Indeed, the acquisition of more genomes will allow Scherer and his collaborators to see ever more recurring patterns. Scherer says he can now link specific genes to 20 per cent of autism cases, up from zero per cent a decade ago. He thinks 50 per cent of cases will ultimately be directly attributable to genetic factors, with the environment possibly playing a significant role in the rest.

Ultimately, though, Scherer is seeking genomes of all types. The Database of Genomic Variants, which he established in 2004 with funds from CIFAR, is the leading CNV database in the world and is used by thousands of clinical laboratories worldwide.

Scherer is also behind the Personal Genome Project Canada. He is recruiting healthy volunteers willing to assist medical science by donating their entire genome for study.

Early Intervention

Scherer also knows that there are ethical questions attached to all of this. If your genomic information is made public, will you be protected against discrimination by employers or insurers? When prenatal testing detects CNVs linked to autism — as it now can — will that usher in an era of genetic engineering.

Neither Scherer nor Roberts wants this. “Genetic modification is not our goal,” Roberts says emphatically. What they do want is a better understanding of where autism comes from, so that no parent believes that it results from bad parenting. They also want medicines specific to autism symptomatology. Most of all, they want to encourage early intervention.

Mike Lake, the father of a child with autism and a Conservative member of Parliament from the Edmonton area, seconds this. His son Jaden was diagnosed with autism several years after he was born. Lake’s advocacy and love for his son are evident. Echoing his teenage daughter, Lake says: “If Jaden could be cured of autism, we wouldn’t have the Jaden we have now.”

But Lake knows that in future other families might well take advantage of Scherer’s findings to benefit from intervention or treatment at the infant stage.

“This is critical,” Lake says. “If we can find a way to identify kids at age one, or even earlier than that, we can work on finding interventions that will have maximum impact.” Roberts agrees and cites a new study showing that autism can actually be turned around if caught at a very early stage.

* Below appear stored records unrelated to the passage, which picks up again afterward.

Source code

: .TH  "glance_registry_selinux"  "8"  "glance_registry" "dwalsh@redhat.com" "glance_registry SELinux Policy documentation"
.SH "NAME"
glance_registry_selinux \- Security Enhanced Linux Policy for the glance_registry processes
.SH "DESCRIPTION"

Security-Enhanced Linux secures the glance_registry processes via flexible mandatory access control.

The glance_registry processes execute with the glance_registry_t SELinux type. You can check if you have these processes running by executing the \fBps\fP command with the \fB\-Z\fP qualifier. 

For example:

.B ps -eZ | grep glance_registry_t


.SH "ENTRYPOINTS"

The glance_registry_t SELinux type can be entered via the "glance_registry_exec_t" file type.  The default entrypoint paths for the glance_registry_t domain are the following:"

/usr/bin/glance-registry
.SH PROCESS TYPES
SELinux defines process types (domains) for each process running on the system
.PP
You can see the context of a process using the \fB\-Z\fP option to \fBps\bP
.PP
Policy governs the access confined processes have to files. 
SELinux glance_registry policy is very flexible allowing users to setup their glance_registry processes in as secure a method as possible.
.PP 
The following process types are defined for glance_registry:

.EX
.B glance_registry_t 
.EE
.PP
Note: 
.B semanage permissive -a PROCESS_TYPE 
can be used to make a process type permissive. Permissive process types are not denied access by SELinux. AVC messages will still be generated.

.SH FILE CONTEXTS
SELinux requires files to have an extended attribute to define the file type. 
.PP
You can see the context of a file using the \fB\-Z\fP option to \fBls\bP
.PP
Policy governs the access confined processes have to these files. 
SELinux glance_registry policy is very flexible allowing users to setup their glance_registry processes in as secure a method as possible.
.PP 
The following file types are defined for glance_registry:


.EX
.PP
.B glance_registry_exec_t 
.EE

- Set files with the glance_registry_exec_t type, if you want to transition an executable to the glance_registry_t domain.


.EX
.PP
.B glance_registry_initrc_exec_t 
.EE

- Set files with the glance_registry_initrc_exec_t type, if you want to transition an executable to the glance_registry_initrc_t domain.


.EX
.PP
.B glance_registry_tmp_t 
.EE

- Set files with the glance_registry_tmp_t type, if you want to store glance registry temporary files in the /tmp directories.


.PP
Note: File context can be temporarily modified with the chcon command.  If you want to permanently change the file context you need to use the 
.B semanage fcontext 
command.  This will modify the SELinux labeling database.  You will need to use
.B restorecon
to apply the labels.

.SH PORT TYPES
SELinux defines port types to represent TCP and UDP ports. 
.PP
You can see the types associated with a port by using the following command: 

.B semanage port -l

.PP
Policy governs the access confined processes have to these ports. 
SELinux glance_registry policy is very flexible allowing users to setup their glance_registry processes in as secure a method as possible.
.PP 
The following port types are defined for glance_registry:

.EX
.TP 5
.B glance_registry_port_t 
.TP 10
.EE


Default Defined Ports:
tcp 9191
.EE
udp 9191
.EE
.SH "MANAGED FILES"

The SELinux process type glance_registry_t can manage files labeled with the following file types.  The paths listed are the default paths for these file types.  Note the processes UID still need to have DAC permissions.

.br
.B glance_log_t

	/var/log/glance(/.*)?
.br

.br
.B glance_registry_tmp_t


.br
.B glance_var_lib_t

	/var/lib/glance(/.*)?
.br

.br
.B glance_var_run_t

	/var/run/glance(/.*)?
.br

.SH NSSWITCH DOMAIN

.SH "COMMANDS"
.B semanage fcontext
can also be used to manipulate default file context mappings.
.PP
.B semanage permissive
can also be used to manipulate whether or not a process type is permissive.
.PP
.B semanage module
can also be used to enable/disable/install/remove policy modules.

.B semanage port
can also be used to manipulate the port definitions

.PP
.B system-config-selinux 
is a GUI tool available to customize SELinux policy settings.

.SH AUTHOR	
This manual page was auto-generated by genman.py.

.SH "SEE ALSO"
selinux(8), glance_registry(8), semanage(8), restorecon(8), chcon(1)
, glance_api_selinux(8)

Interacting with people like Mike Lake is a big part of what Scherer does. “On an annual basis, we invite pretty much all the families who are enrolled in our genetic studies to a meeting so we can update them and get their input,” he says.

“One of Steve’s great strengths is his ability to communicate his research in ways that people can understand,” Lake says. Wendy Roberts adds that, because Scherer is so friendly and approachable, he is contacted by parents from all over the world who worry that their child might have autism. “This goes way beyond what most scientists do,” she says.

Scherer justifiably prides himself on a great “bench-side” manner and wants to talk that concept up to other scientists. “CIFAR has been great,” Scherer says. “We had a workshop last year where we brought in some of the different CIFAR groups to talk about the social aspects of what we do, because how we communicate our results is so important.”

Being in the Moment

When in rare moments Scherer does get time alone — when he’s not with his son, daughter and wife Jo-Anne Herbrick, a biologist who manages the Centre for Applied Genomics facility, or with the vast array of families, students, funders, journalists and colleagues all clamouring for his time — well, that is when he thinks. His best ideas, he says, “always come to me in strange places. Airplanes are ideal, because nobody can bug you as you contemplate.” Gardening, which he’s been known to do at midnight is good for that, too.

Of the Group of Seven originals that Scherer owns, one in particular is worth mentioning. It’s a rare glimpse of Tom Thomson hard at work, painted by Arthur Lismer. In the painting, Thomson appears to be in what psychologists call “flow,” and what Scherer calls “being in the moment”: working with such exhilarated diligence toward a goal that failure, motivating though it may be, is simply no longer a possibility.

It could well be a painting of Scherer himself.